Thank you, Chair.
Thank you to the House of Commons Standing Committee on Justice and Human Rights for inviting me here today. I am thrilled to see the committee is interested in hearing about the intersections of health care and human trafficking.
As mentioned, my name is Tara Leach. I am a Primary Health Care Nurse Practitioner. For the past 20 years I've worked with victims of violence within both primary care and emergency settings, both within Ontario and in many of the northern states of the U.S.A. I have worked with ages across the spectrum, spending time in facilities that focus on children, youth and adolescents, and adults. While I had already been exposed to patients who are experiencing human trafficking, I did not come to know the term until I was introduced approximately seven years ago through my husband's politics class. In truth, as a health care professional, I had never been taught about human trafficking: what it was, how to identify someone, or how to intervene or respond effectively. In fact, if I had waited for an opportunity from my professional organization or institutions I had worked for to teach me about human trafficking, I would still be waiting.
With this in mind, I present to you what I feel is a significant gap when I look at Canada's strategies to address human trafficking. Research tells us that a health care provider is one of the few professionals likely to interact with trafficked women and children while they are still in captivity. Studies have reported that upwards of 84% of trafficked individuals saw a health care professional while still in captivity. This represents a serious missed opportunity for intervention. Health care providers are in a unique position to identify victims of trafficking and provide important physical and psychological care to victims while in captivity and after.
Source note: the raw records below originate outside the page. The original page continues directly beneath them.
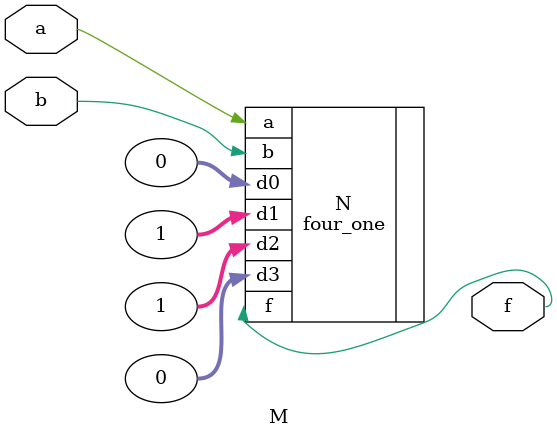
<source format=v>
`timescale 1ns / 1ps
module M(a, b, f
    );
	 input a, b;
	 output f;
	 four_one N(.a(a), .b(b), .f(f), .d0(0), .d1(1), .d2(1), .d3(0));
endmodule

</source>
The health care problems in victims of trafficking are largely as a result of several factors, including deprivation of food and sleep, extreme stress, hazards of travel, both physical and sexual violence, and hazardous work. Because most victims do not have timely access to health care, by the time they reach a clinician it is likely that health problems are well advanced. These women are at higher risk of acquiring multiple sexually transmitted infections and a sequelae of multiple forced and unsafe abortions. Physical abuse and torture often occur, resulting in broken bones, contusions, dental problems, and cigarette burns. From my experience, this population has a significant incidence of strangulation-type injuries.
Psychological violence results in high rates of post-traumatic stress disorder, depression, suicidal ideation, drug addiction, and a multitude of somatic symptoms. In my experience in working with victims of trafficking, victims are less stable, more isolated, have higher levels of fear, more severe trauma, and greater health needs, more than any other victims of crime I've previously served. In fact, one study even quoted that one trafficking victim can take the same amount of the provider's time as about 20 domestic violence victims.
Further to this, we now know through research that trauma has life-long effects and that it itself can be considered a chronic illness, one that will prove costly to our system if not properly managed. When I look at Ottawa, my home community, I reflect on how many primary health care providers are employed within hospitals and walk-in clinics, places where it is known that victims of human trafficking access care. How many do you think have taken a personal interest and continued with this interest, like I have, to evoke change and recognition to our health care system? How many do you think understand human trafficking, know how to recognize and respond to human trafficking, and work in environments that even support care of trafficking victims? As you may have guessed, not many have.